Provided entries -
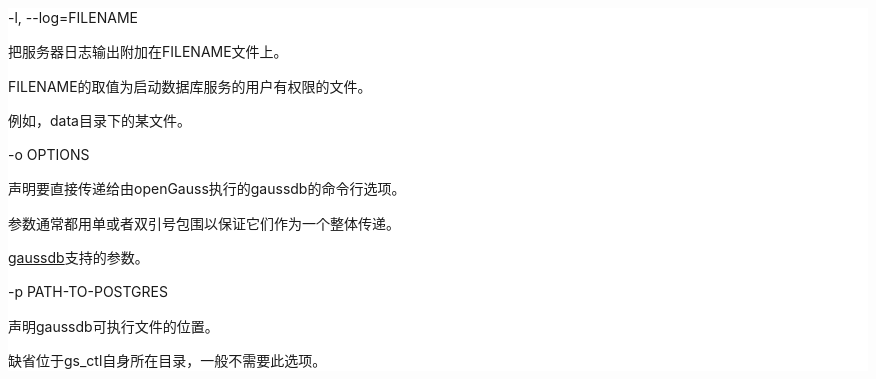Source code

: <tr id="zh-cn_topic_0059777628_r8f755f6ca8bb430c8bc93b6be21aee87"><td class="cellrowborder" valign="top" width="21.38%" headers="mcps1.2.4.1.1 "><p id="zh-cn_topic_0059777628_adcc95d9ffcd54c76aed728963a6459b0"><a name="zh-cn_topic_0059777628_adcc95d9ffcd54c76aed728963a6459b0"></a><a name="zh-cn_topic_0059777628_adcc95d9ffcd54c76aed728963a6459b0"></a>-l, --log=FILENAME</p>
</td>
<td class="cellrowborder" valign="top" width="31.41%" headers="mcps1.2.4.1.2 "><p id="zh-cn_topic_0059777628_a9c59a13e823a4b87847dbd49870af20b"><a name="zh-cn_topic_0059777628_a9c59a13e823a4b87847dbd49870af20b"></a><a name="zh-cn_topic_0059777628_a9c59a13e823a4b87847dbd49870af20b"></a>把服务器日志输出附加在FILENAME文件上。</p>
</td>
<td class="cellrowborder" valign="top" width="47.21%" headers="mcps1.2.4.1.3 "><p id="zh-cn_topic_0059777628_a32570024fed54df39f2a465f7a0f7c0c"><a name="zh-cn_topic_0059777628_a32570024fed54df39f2a465f7a0f7c0c"></a><a name="zh-cn_topic_0059777628_a32570024fed54df39f2a465f7a0f7c0c"></a>FILENAME的取值为启动数据库服务的用户有权限的文件。</p>
<p id="zh-cn_topic_0059777628_a3c07cd58886744b8939f1e1fc612bac3"><a name="zh-cn_topic_0059777628_a3c07cd58886744b8939f1e1fc612bac3"></a><a name="zh-cn_topic_0059777628_a3c07cd58886744b8939f1e1fc612bac3"></a>例如，data目录下的某文件。</p>
</td>
</tr>
<tr id="zh-cn_topic_0059777628_rf8dad388443e4dba914ce4e5f7a3c107"><td class="cellrowborder" valign="top" width="21.38%" headers="mcps1.2.4.1.1 "><p id="zh-cn_topic_0059777628_a8f940255687342c484301bee3304d0ec"><a name="zh-cn_topic_0059777628_a8f940255687342c484301bee3304d0ec"></a><a name="zh-cn_topic_0059777628_a8f940255687342c484301bee3304d0ec"></a>-o OPTIONS</p>
</td>
<td class="cellrowborder" valign="top" width="31.41%" headers="mcps1.2.4.1.2 "><p id="zh-cn_topic_0059777628_a2345efd82ccf4eea9f9b79a70e62c29e"><a name="zh-cn_topic_0059777628_a2345efd82ccf4eea9f9b79a70e62c29e"></a><a name="zh-cn_topic_0059777628_a2345efd82ccf4eea9f9b79a70e62c29e"></a>声明要直接传递给由<span id="text076741883718"><a name="text076741883718"></a><a name="text076741883718"></a>openGauss</span>执行的gaussdb的命令行选项。</p>
<p id="zh-cn_topic_0059777628_a488d1701ff6344a69a773fb4ab82b9b6"><a name="zh-cn_topic_0059777628_a488d1701ff6344a69a773fb4ab82b9b6"></a><a name="zh-cn_topic_0059777628_a488d1701ff6344a69a773fb4ab82b9b6"></a>参数通常都用单或者双引号包围以保证它们作为一个整体传递。</p>
</td>
<td class="cellrowborder" valign="top" width="47.21%" headers="mcps1.2.4.1.3 "><p id="zh-cn_topic_0059777628_a2b9dcd6d15c046b89a02df0fc7bacd93"><a name="zh-cn_topic_0059777628_a2b9dcd6d15c046b89a02df0fc7bacd93"></a><a name="zh-cn_topic_0059777628_a2b9dcd6d15c046b89a02df0fc7bacd93"></a><a href="gaussdb.md">gaussdb</a>支持的参数。</p>
</td>
</tr>
<tr id="zh-cn_topic_0059777628_ra613cc55a1f04bd59cd73853322ae8ab"><td class="cellrowborder" valign="top" width="21.38%" headers="mcps1.2.4.1.1 "><p id="zh-cn_topic_0059777628_aef6eee5442074ecc93f82596ea94d5d6"><a name="zh-cn_topic_0059777628_aef6eee5442074ecc93f82596ea94d5d6"></a><a name="zh-cn_topic_0059777628_aef6eee5442074ecc93f82596ea94d5d6"></a>-p PATH-TO-POSTGRES</p>
</td>
<td class="cellrowborder" valign="top" width="31.41%" headers="mcps1.2.4.1.2 "><p id="zh-cn_topic_0059777628_aec524f247a2b452882655ed0d498acce"><a name="zh-cn_topic_0059777628_aec524f247a2b452882655ed0d498acce"></a><a name="zh-cn_topic_0059777628_aec524f247a2b452882655ed0d498acce"></a>声明gaussdb可执行文件的位置。</p>
</td>
<td class="cellrowborder" valign="top" width="47.21%" headers="mcps1.2.4.1.3 "><p id="zh-cn_topic_0059777628_a28061e2923834c0c9293440118b10948"><a name="zh-cn_topic_0059777628_a28061e2923834c0c9293440118b10948"></a><a name="zh-cn_topic_0059777628_a28061e2923834c0c9293440118b10948"></a>缺省位于gs_ctl自身所在目录，一般不需要此选项。</p>
</td>
</tr>
</tbody>
</table>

Task description -
Restate the records above verbatim. Pictures stay out.

Response box -
Source code

: <tr id="zh-cn_topic_0059777628_r8f755f6ca8bb430c8bc93b6be21aee87"><td class="cellrowborder" valign="top" width="21.38%" headers="mcps1.2.4.1.1 "><p id="zh-cn_topic_0059777628_adcc95d9ffcd54c76aed728963a6459b0"><a name="zh-cn_topic_0059777628_adcc95d9ffcd54c76aed728963a6459b0"></a><a name="zh-cn_topic_0059777628_adcc95d9ffcd54c76aed728963a6459b0"></a>-l, --log=FILENAME</p>
</td>
<td class="cellrowborder" valign="top" width="31.41%" headers="mcps1.2.4.1.2 "><p id="zh-cn_topic_0059777628_a9c59a13e823a4b87847dbd49870af20b"><a name="zh-cn_topic_0059777628_a9c59a13e823a4b87847dbd49870af20b"></a><a name="zh-cn_topic_0059777628_a9c59a13e823a4b87847dbd49870af20b"></a>把服务器日志输出附加在FILENAME文件上。</p>
</td>
<td class="cellrowborder" valign="top" width="47.21%" headers="mcps1.2.4.1.3 "><p id="zh-cn_topic_0059777628_a32570024fed54df39f2a465f7a0f7c0c"><a name="zh-cn_topic_0059777628_a32570024fed54df39f2a465f7a0f7c0c"></a><a name="zh-cn_topic_0059777628_a32570024fed54df39f2a465f7a0f7c0c"></a>FILENAME的取值为启动数据库服务的用户有权限的文件。</p>
<p id="zh-cn_topic_0059777628_a3c07cd58886744b8939f1e1fc612bac3"><a name="zh-cn_topic_0059777628_a3c07cd58886744b8939f1e1fc612bac3"></a><a name="zh-cn_topic_0059777628_a3c07cd58886744b8939f1e1fc612bac3"></a>例如，data目录下的某文件。</p>
</td>
</tr>
<tr id="zh-cn_topic_0059777628_rf8dad388443e4dba914ce4e5f7a3c107"><td class="cellrowborder" valign="top" width="21.38%" headers="mcps1.2.4.1.1 "><p id="zh-cn_topic_0059777628_a8f940255687342c484301bee3304d0ec"><a name="zh-cn_topic_0059777628_a8f940255687342c484301bee3304d0ec"></a><a name="zh-cn_topic_0059777628_a8f940255687342c484301bee3304d0ec"></a>-o OPTIONS</p>
</td>
<td class="cellrowborder" valign="top" width="31.41%" headers="mcps1.2.4.1.2 "><p id="zh-cn_topic_0059777628_a2345efd82ccf4eea9f9b79a70e62c29e"><a name="zh-cn_topic_0059777628_a2345efd82ccf4eea9f9b79a70e62c29e"></a><a name="zh-cn_topic_0059777628_a2345efd82ccf4eea9f9b79a70e62c29e"></a>声明要直接传递给由<span id="text076741883718"><a name="text076741883718"></a><a name="text076741883718"></a>openGauss</span>执行的gaussdb的命令行选项。</p>
<p id="zh-cn_topic_0059777628_a488d1701ff6344a69a773fb4ab82b9b6"><a name="zh-cn_topic_0059777628_a488d1701ff6344a69a773fb4ab82b9b6"></a><a name="zh-cn_topic_0059777628_a488d1701ff6344a69a773fb4ab82b9b6"></a>参数通常都用单或者双引号包围以保证它们作为一个整体传递。</p>
</td>
<td class="cellrowborder" valign="top" width="47.21%" headers="mcps1.2.4.1.3 "><p id="zh-cn_topic_0059777628_a2b9dcd6d15c046b89a02df0fc7bacd93"><a name="zh-cn_topic_0059777628_a2b9dcd6d15c046b89a02df0fc7bacd93"></a><a name="zh-cn_topic_0059777628_a2b9dcd6d15c046b89a02df0fc7bacd93"></a><a href="gaussdb.md">gaussdb</a>支持的参数。</p>
</td>
</tr>
<tr id="zh-cn_topic_0059777628_ra613cc55a1f04bd59cd73853322ae8ab"><td class="cellrowborder" valign="top" width="21.38%" headers="mcps1.2.4.1.1 "><p id="zh-cn_topic_0059777628_aef6eee5442074ecc93f82596ea94d5d6"><a name="zh-cn_topic_0059777628_aef6eee5442074ecc93f82596ea94d5d6"></a><a name="zh-cn_topic_0059777628_aef6eee5442074ecc93f82596ea94d5d6"></a>-p PATH-TO-POSTGRES</p>
</td>
<td class="cellrowborder" valign="top" width="31.41%" headers="mcps1.2.4.1.2 "><p id="zh-cn_topic_0059777628_aec524f247a2b452882655ed0d498acce"><a name="zh-cn_topic_0059777628_aec524f247a2b452882655ed0d498acce"></a><a name="zh-cn_topic_0059777628_aec524f247a2b452882655ed0d498acce"></a>声明gaussdb可执行文件的位置。</p>
</td>
<td class="cellrowborder" valign="top" width="47.21%" headers="mcps1.2.4.1.3 "><p id="zh-cn_topic_0059777628_a28061e2923834c0c9293440118b10948"><a name="zh-cn_topic_0059777628_a28061e2923834c0c9293440118b10948"></a><a name="zh-cn_topic_0059777628_a28061e2923834c0c9293440118b10948"></a>缺省位于gs_ctl自身所在目录，一般不需要此选项。</p>
</td>
</tr>
</tbody>
</table>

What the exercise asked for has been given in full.